START EXCERPTED DATA

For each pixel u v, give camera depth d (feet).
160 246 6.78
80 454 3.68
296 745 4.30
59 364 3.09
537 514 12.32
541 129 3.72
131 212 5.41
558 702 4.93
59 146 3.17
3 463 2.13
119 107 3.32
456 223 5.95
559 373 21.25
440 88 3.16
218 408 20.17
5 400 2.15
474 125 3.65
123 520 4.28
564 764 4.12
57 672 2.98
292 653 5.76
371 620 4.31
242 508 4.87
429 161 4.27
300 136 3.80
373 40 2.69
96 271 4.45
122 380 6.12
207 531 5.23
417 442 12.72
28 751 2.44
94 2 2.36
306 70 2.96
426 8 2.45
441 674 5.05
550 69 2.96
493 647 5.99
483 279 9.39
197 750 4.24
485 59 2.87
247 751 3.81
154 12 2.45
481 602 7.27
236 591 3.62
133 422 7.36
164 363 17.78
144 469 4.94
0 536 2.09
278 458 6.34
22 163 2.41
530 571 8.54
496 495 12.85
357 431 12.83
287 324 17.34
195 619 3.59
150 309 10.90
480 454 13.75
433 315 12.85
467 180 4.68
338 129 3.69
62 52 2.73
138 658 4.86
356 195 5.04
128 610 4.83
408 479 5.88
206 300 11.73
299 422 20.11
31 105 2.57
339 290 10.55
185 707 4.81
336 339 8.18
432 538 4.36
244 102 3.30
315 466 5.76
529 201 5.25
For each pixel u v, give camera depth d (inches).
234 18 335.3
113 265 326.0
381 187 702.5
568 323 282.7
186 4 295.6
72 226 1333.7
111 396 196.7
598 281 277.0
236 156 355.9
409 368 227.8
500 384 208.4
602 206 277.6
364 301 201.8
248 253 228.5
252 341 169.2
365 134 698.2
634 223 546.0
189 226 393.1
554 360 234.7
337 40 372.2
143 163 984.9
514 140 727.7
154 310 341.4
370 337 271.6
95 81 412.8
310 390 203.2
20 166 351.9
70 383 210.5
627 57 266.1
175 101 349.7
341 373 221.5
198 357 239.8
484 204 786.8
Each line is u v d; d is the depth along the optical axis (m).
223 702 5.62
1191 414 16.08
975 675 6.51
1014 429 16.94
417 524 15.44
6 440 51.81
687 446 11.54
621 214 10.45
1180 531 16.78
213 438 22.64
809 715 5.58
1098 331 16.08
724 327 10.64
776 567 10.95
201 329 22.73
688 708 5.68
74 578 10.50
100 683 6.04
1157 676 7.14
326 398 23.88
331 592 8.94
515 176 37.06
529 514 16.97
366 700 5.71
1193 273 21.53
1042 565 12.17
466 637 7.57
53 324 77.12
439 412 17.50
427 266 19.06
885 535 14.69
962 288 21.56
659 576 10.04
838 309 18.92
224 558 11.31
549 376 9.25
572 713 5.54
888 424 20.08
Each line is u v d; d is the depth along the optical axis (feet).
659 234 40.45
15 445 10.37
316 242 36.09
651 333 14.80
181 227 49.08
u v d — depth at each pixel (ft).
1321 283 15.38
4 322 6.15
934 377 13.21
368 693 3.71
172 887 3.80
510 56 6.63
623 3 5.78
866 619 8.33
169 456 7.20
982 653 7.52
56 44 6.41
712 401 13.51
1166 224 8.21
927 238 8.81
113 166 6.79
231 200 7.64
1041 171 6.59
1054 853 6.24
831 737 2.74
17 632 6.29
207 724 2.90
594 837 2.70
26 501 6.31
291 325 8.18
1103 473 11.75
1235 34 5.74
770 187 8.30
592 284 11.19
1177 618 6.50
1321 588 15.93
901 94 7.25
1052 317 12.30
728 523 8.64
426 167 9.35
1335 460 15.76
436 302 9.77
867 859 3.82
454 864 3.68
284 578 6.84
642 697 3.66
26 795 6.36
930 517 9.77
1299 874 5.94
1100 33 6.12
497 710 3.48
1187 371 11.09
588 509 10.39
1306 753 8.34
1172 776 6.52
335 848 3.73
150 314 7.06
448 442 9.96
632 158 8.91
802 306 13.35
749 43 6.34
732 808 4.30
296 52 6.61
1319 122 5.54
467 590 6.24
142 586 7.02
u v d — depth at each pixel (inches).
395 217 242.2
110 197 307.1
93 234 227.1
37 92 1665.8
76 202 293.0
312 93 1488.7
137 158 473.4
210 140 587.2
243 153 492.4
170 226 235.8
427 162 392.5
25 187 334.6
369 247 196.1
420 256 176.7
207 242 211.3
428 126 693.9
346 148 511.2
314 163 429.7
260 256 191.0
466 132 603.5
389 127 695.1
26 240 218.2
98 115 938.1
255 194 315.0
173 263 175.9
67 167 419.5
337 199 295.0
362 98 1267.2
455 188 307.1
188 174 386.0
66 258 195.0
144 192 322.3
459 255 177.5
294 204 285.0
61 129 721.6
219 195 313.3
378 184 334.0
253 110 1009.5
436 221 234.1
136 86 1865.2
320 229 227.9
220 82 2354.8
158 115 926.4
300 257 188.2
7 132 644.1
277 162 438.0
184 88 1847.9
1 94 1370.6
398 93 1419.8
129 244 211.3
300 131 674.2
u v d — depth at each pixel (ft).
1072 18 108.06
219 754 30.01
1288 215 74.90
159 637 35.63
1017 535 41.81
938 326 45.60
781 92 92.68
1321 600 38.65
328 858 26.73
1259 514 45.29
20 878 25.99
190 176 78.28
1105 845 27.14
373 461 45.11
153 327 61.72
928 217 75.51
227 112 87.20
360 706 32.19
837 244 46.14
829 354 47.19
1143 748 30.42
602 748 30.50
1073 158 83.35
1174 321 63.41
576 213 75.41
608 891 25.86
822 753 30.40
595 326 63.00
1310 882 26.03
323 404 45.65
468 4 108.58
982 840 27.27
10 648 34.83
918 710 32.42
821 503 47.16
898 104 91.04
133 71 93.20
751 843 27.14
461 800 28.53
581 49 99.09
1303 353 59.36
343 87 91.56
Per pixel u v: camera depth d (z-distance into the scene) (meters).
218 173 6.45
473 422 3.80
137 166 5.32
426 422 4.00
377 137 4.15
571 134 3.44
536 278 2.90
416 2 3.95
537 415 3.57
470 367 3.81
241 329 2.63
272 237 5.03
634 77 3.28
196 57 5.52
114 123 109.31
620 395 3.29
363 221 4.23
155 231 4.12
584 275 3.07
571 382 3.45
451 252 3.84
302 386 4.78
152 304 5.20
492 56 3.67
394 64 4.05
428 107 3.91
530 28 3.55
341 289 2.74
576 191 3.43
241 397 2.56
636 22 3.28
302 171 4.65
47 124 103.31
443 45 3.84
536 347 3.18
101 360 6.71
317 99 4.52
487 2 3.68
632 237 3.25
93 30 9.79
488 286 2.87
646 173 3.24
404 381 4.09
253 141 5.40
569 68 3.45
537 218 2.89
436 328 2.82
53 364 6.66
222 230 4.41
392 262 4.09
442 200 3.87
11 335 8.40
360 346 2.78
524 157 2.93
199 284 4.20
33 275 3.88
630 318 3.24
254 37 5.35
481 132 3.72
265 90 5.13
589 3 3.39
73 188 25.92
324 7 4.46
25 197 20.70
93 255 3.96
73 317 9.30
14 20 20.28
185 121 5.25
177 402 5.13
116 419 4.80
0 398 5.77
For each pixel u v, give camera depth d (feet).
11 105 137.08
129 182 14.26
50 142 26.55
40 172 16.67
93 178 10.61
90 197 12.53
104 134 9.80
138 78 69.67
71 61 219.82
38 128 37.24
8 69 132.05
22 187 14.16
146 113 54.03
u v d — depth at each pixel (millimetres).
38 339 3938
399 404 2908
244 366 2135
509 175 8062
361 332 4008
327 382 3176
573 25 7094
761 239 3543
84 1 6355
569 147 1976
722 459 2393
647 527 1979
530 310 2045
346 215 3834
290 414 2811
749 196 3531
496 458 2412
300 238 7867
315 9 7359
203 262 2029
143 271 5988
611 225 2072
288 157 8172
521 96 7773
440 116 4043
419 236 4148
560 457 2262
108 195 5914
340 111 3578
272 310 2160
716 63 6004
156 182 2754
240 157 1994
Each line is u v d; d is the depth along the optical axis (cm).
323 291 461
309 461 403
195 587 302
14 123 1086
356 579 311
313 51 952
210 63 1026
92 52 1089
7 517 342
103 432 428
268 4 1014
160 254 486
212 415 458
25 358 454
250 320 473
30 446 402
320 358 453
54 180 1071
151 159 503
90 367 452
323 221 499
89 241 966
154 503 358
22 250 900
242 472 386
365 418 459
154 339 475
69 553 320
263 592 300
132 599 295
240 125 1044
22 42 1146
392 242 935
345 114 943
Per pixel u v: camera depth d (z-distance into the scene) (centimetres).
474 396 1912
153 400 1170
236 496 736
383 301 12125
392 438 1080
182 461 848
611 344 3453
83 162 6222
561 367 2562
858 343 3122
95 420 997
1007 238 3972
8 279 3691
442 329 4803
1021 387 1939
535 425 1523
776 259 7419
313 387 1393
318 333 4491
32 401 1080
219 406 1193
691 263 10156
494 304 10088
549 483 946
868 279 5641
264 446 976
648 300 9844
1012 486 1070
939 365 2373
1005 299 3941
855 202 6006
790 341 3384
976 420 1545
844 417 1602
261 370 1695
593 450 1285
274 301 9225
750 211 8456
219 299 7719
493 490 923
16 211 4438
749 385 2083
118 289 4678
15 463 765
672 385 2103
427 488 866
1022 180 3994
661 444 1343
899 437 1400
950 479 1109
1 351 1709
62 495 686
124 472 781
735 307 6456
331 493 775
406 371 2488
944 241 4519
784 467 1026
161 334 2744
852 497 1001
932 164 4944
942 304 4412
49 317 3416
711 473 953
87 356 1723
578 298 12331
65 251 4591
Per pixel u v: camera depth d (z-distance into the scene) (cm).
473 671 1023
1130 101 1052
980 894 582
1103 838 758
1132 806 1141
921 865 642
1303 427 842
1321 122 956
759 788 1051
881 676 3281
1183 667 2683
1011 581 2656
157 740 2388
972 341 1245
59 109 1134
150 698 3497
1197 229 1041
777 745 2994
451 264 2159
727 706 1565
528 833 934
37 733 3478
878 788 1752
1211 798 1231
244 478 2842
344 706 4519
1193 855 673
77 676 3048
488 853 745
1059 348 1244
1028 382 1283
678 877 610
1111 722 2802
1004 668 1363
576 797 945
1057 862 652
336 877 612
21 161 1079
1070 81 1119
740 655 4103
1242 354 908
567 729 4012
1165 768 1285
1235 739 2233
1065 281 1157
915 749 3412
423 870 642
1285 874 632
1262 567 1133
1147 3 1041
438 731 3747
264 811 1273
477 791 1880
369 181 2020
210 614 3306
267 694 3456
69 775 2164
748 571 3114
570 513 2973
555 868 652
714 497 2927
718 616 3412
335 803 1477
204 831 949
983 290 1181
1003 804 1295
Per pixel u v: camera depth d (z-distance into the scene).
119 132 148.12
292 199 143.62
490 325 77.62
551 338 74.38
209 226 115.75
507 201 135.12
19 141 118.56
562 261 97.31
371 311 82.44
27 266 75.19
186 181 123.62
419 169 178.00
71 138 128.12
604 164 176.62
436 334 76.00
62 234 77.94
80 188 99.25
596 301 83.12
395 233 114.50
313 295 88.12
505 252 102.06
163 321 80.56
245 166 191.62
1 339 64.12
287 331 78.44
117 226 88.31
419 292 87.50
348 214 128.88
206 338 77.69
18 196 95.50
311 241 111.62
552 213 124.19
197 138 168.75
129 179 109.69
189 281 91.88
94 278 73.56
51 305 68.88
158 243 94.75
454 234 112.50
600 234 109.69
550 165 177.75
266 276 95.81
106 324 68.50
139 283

END EXCERPTED DATA

Scan the listing above for the line that has "227 112 87.20", then copy exactly from that line through the line that has "821 503 47.16".

227 112 87.20
360 706 32.19
837 244 46.14
829 354 47.19
1143 748 30.42
602 748 30.50
1073 158 83.35
1174 321 63.41
576 213 75.41
608 891 25.86
822 753 30.40
595 326 63.00
1310 882 26.03
323 404 45.65
468 4 108.58
982 840 27.27
10 648 34.83
918 710 32.42
821 503 47.16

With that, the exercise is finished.